Why does split() filters out empty elements by default?

E.g. in Python/Kotlin, when you split a string using a separator, it will include empty string by default:

"1,,,,,1".split(',')
['1', '', '', '', '', '1']

In Swift, it will omit empty elements:

"1,,,,1".split(separator: ",").count 
$R0: Int = 2

You can leave empty elements by explicitly asking it so (omittingEmptySubsequences: false)

I wonder what were the discussions and arguments behind the decision to make split method omit empty elements by default.

3 Likes

/cc @dabrahams

UPD: after some quick investigation I can probably speculate about the decision to make the API the way it is.

Looks like both Python and Kotlin do not even provide you the possibility to omit the empty parts. Therefore there is no choice, they have to give you back all the parts as you would be losing information otherwise. From the personal experience, I always found myself filtering empty sub-sequences out immediately after calling split, so I can see why this can be considered a useful default, and since there is an option to include empty ones – no information loss.

1 Like

Foundation also includes empty strings in the result, with no option to exclude them.

import Foundation
"1,,,,,1".components(separatedBy: ",")
// $R0: [String] = ["1", "", "", "", "", "1"]

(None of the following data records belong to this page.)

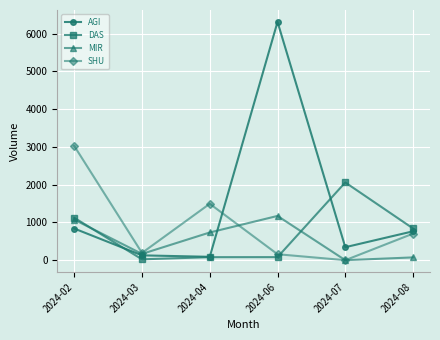

What is the sum of all MIR values?

3233.6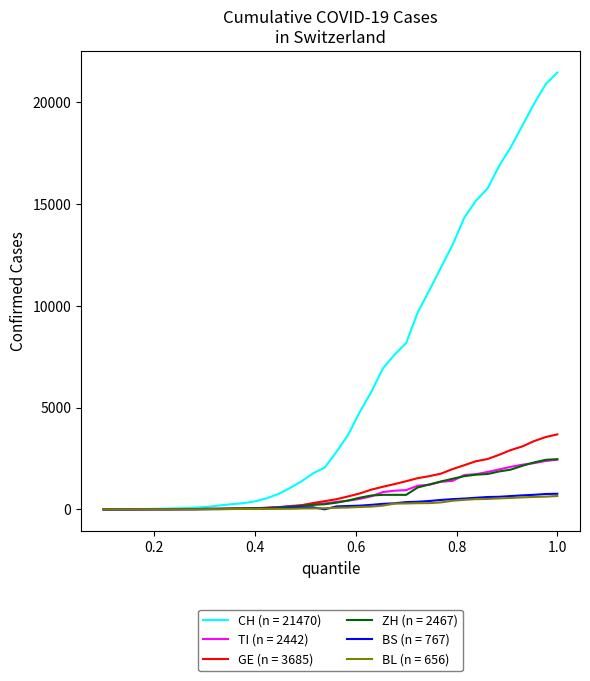

At how many categories does at least one series exceed 18365?

4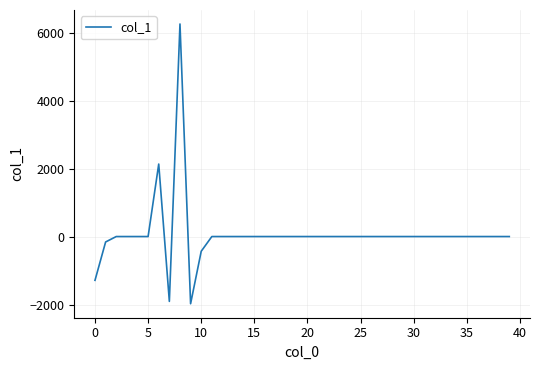

What is the smallest value displayed?

-1977.3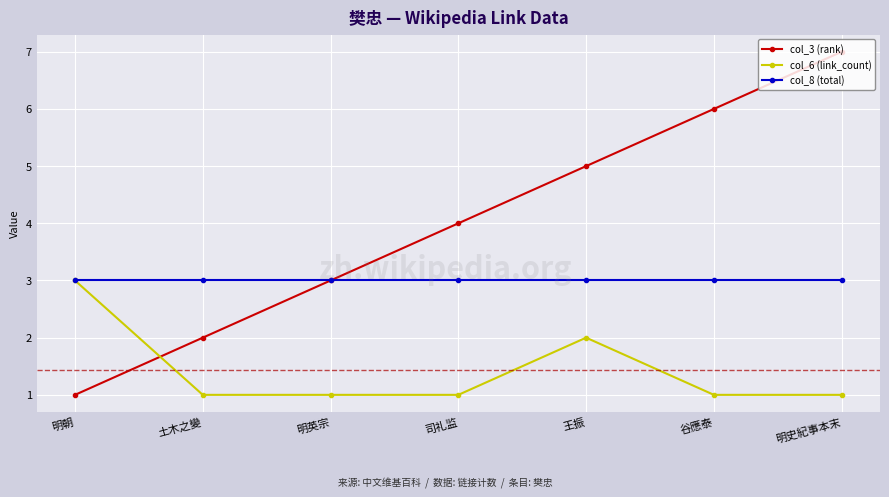

At which category is the sum across all series the highest?

明史紀事本末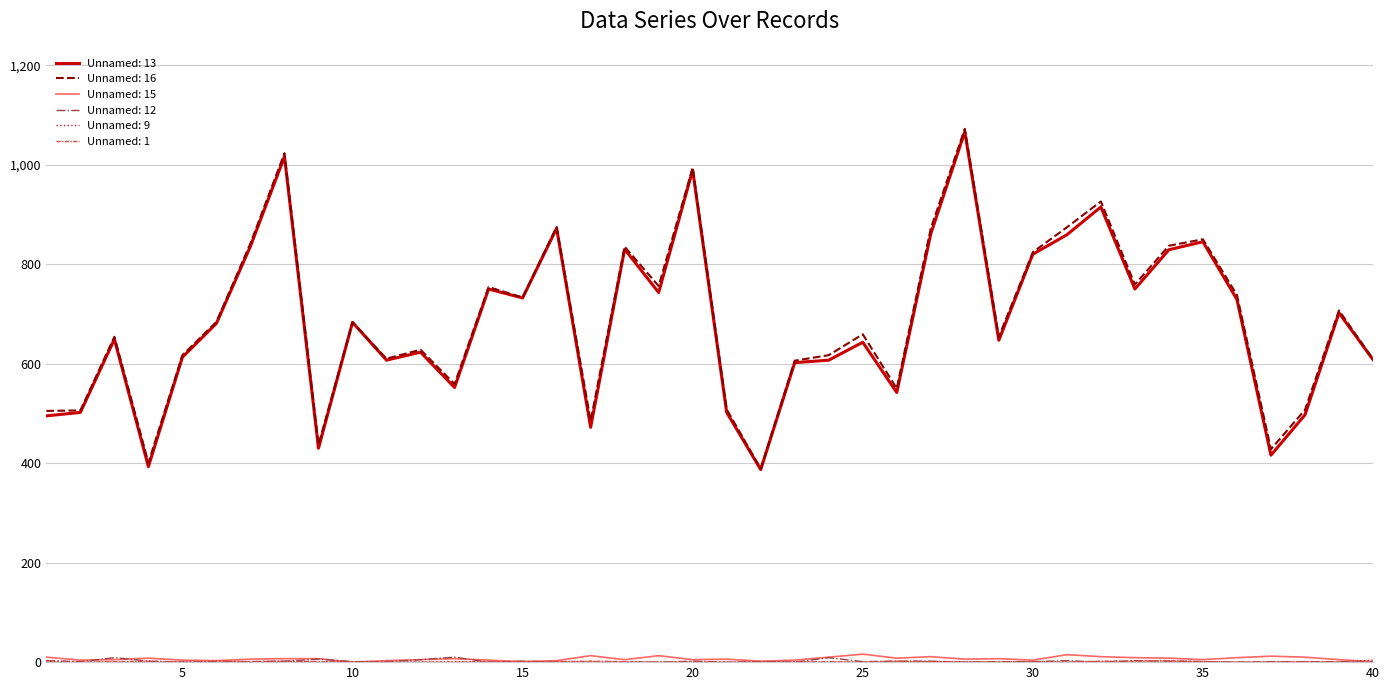

How many lines are shown in the chart?

6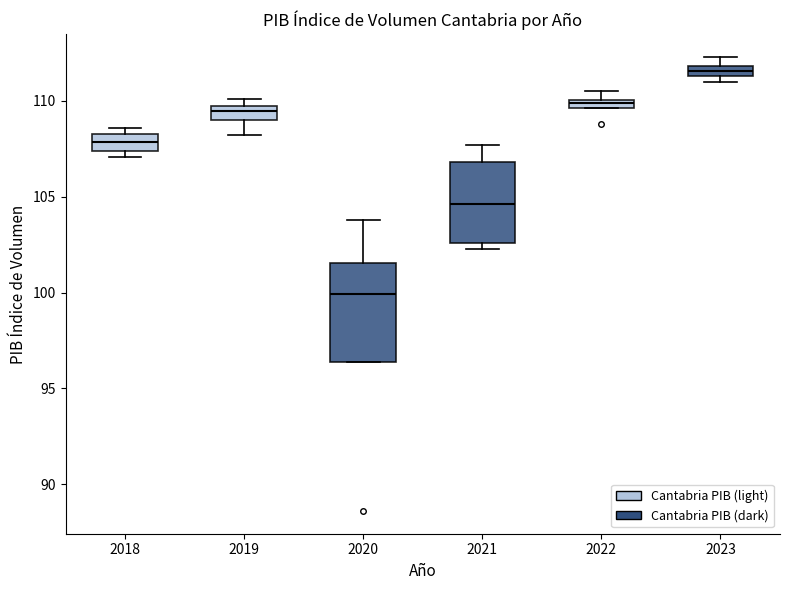

Where does the median line of the box at x = 2018 sit on the y-axis? The values are not printed on the chart, so give them approximately, as read against the axis.

108.0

The split API was originally a free function in June 2013, which predates the first CHANGELOG entry. It might be difficult to answer your question, unless someone at Apple has an exceptional memory (or access to internal mailing lists).

1 Like

Thanks for your thoughts about the decision. While you may be true about using split() and then filtering out the empty elements, it is odd to make split() work as a filter() by adding one more argument to it.

It may be that it would make more sense for split not to filter out empty elements, but at this point that'd be a behavior-breaking change. As much as we might like to, I'm not sure the default is so bad that it's worth changing the behavior of existing working code.

The important thing is that split does not perform unnecessary work if that is what you desire. split(omittingEmptySubsequences: false).filter { $0 != "" } would be less efficient, even if you add a .lazy in front of a filter, I think. Maybe I'm mistaken, but split will create an array, the lazy filter will then create a lazy collection, that's fine, but if you want to pass it somewhere as an array, you'd have to wrap it into in Array.init call, which will make another array. It gets even worse if you forget to include lazy. All that work could be avoided by just letting split havу one extra parameter and not include the empty parts in the result in the first place.